With such a configuration, it is possible to improve the S / N ratio of 6 dB for the nozzle compared to the conventional method of FIGS. 3 and 4, and to extend the detection range up to twice the horizontal and vertical banding for folding back. Become.

Here, the frame memories 16, 17, and 18 have a shift clock of 1
Since the frame period is used, the memory capacity only needs to be one of the sample vectors and the memory capacity is very small, and the hardware scale does not increase significantly compared to that in FIG.

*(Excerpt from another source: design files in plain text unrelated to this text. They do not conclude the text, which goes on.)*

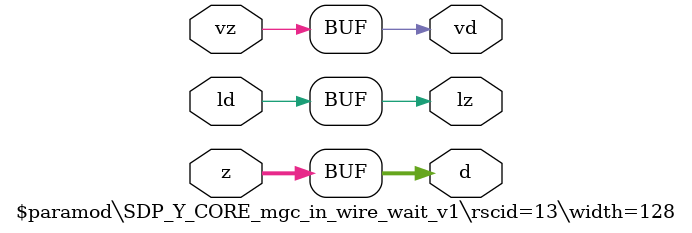
<source format=v>
module \$paramod\SDP_Y_CORE_mgc_in_wire_wait_v1\rscid=13\width=128 (ld, vd, d, lz, vz, z);
  (* src = "./vmod/nvdla/sdp/NV_NVDLA_SDP_CORE_Y_core.v:14" *)
  output [127:0] d;
  (* src = "./vmod/nvdla/sdp/NV_NVDLA_SDP_CORE_Y_core.v:12" *)
  input ld;
  (* src = "./vmod/nvdla/sdp/NV_NVDLA_SDP_CORE_Y_core.v:15" *)
  output lz;
  (* src = "./vmod/nvdla/sdp/NV_NVDLA_SDP_CORE_Y_core.v:13" *)
  output vd;
  (* src = "./vmod/nvdla/sdp/NV_NVDLA_SDP_CORE_Y_core.v:16" *)
  input vz;
  (* src = "./vmod/nvdla/sdp/NV_NVDLA_SDP_CORE_Y_core.v:17" *)
  input [127:0] z;
  assign d = z;
  assign lz = ld;
  assign vd = vz;
endmodule

</source>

On the other hand, in the method of outputting the motion vector for each frame in the offset type vector detecting unit, the minimum value detecting unit in FIG.
Reference numeral 20 is included in the offset type vector detection unit 1, and the capacity of the frame memories 16, 17, 18 is one vector value, which is very small.

In the present embodiment, an example of offsetting the representative points over four frames has been described. However, if the offset is performed within the representative point frame and further between multiple frames, the effect of improvement becomes large accordingly.

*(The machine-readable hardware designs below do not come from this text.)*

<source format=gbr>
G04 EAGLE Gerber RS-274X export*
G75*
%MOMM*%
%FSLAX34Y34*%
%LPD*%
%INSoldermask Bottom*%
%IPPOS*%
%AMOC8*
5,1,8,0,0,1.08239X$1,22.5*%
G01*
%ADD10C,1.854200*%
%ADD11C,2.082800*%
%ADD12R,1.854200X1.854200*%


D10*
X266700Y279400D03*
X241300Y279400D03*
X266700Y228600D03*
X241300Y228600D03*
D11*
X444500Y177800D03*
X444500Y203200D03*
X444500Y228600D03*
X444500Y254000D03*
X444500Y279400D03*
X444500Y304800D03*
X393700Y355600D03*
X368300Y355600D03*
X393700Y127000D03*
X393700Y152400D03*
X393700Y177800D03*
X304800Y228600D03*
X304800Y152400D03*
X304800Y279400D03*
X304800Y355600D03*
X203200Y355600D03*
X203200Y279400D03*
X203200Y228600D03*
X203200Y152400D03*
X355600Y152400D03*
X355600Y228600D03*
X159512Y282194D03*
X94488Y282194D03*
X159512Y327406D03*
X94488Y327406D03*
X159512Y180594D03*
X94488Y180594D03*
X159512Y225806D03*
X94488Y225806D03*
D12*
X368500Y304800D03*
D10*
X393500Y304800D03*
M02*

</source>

[Effects of the Invention] As described above, according to the present invention, the pixel density for detection is increased without complicating the hardware configuration and without significantly enlarging it, and the motion vector is detected stably. be able to.

[Brief description of drawings]

FIG. 1 is a diagram showing a basic configuration of the present invention, FIG. 2 is an explanatory diagram of a pattern matching method, FIG. 3 is a block diagram showing a conventional motion vector detection device, and FIG. 4 is a conventional motion vector detection. FIG. 5 is a diagram showing the representative points used in FIG. 5, FIG. 5 is an explanatory diagram showing that motion vector detection cannot be performed by the conventional method, and FIG. 6 shows an example of the arrangement of offset representative points used in the present invention. FIG. 7 is a block diagram showing an embodiment of the present invention. 10 …… frame memory, 11 …… representative point setting circuit, 12 …… frame order detection circuit, 13 …… subtractor, 14 …… absolute value circuit, 15 …… frame difference addition circuit, 16,17,18 …… Frame memory, 19 ... Adder, 20 ... Minimum value detector.

 ─────────────────────────────────────────────────── ─── Continuation of the front page (72) Yuichi Ninomiya 1-10-11 Kinuta, Setagaya-ku, Tokyo Inside the Broadcasting Technology Laboratory, Japan Broadcasting Corporation (72) Taiji Nishizawa 1-10-10 Kinuta, Setagaya-ku, Tokyo No. 11 Inside the Japan Broadcasting Corporation Broadcasting Technology Laboratory

Claims (2)

[Claims] 1. An offset means for spatially offsetting pixels used for vector detection over a plurality of frames, and a motion vector calculation for each pixel after the offset obtained by the offset means for each state of the offset over a plurality of frames. And a means for convolving the operation values obtained by the operation means over all offset states and detecting a motion vector based on the values obtained by the convolution. A motion vector detection device. 2. An offset means for spatially offsetting pixels used for vector detection over a plurality of frames, and a motion vector calculation for each pixel after the offset obtained by the offset means for each state of the offset over a plurality of frames. And a means for convolving the operation values obtained by the operation means over all offset states and detecting a motion vector based on the values obtained by the convolution. A motion vector detection device characterized by the above.